- Kutipan Teks:
------------------------------------

Bandung – Tanpa mengurangi rasa toleransi kepada umat Islam Indonesia yang mengadopsi konsep rukyah Amir Mekkah sebagai penentu hari-hari haji sehingga berpuasa Hari Arafah pada hari Jumat (8/7/2022), saya ingin mengkritisi konsistensi nalar mereka. Saya melihat ada kekacauan cara berpikir terkait konsep Hari Arafah dan praktik puasa mereka.
Kelompok tersebut berpendapat bahwa, khusus waktu-waktu dalam ibadah haji, Amir Mekkah yang berwenang menetapkan kapan harinya setelah me-rukyat hilal, atau menerima menerima rukyat hilal dari warga Mekkah di hadapan saksi-saksi.

------------------------------------

- Bagian Data:
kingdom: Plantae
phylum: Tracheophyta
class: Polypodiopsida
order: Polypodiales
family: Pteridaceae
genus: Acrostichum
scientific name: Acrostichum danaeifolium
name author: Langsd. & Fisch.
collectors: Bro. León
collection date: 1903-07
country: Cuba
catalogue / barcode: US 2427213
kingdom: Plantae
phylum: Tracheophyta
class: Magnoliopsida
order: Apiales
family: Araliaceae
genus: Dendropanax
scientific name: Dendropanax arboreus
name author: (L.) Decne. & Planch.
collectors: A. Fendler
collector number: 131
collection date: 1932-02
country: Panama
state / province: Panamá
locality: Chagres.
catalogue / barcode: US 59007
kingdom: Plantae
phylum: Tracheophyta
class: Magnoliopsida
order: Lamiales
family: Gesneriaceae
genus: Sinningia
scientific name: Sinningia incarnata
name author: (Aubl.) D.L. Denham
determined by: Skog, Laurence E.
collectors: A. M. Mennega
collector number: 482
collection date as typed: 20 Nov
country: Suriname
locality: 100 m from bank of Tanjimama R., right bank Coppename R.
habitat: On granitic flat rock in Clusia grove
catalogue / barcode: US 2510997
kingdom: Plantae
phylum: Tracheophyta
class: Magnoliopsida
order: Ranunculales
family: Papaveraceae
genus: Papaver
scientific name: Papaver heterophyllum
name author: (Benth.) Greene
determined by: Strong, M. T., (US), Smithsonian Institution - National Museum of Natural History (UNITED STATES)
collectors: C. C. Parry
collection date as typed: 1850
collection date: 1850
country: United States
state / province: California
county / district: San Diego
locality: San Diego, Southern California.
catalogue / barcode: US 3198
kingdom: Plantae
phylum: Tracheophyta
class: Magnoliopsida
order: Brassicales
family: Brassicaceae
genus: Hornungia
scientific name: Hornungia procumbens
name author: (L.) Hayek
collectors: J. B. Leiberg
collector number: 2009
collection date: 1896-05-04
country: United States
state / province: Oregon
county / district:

------------------------------------

Salin tanpa perubahan bagian tulisan tentang puasa Hari Arafah, mulai dari "Bandung – Tanpa" dan berakhir pada "di hadapan saksi-saksi.".

- Jawaban Benar:
Bandung – Tanpa mengurangi rasa toleransi kepada umat Islam Indonesia yang mengadopsi konsep rukyah Amir Mekkah sebagai penentu hari-hari haji sehingga berpuasa Hari Arafah pada hari Jumat (8/7/2022), saya ingin mengkritisi konsistensi nalar mereka. Saya melihat ada kekacauan cara berpikir terkait konsep Hari Arafah dan praktik puasa mereka.
Kelompok tersebut berpendapat bahwa, khusus waktu-waktu dalam ibadah haji, Amir Mekkah yang berwenang menetapkan kapan harinya setelah me-rukyat hilal, atau menerima menerima rukyat hilal dari warga Mekkah di hadapan saksi-saksi.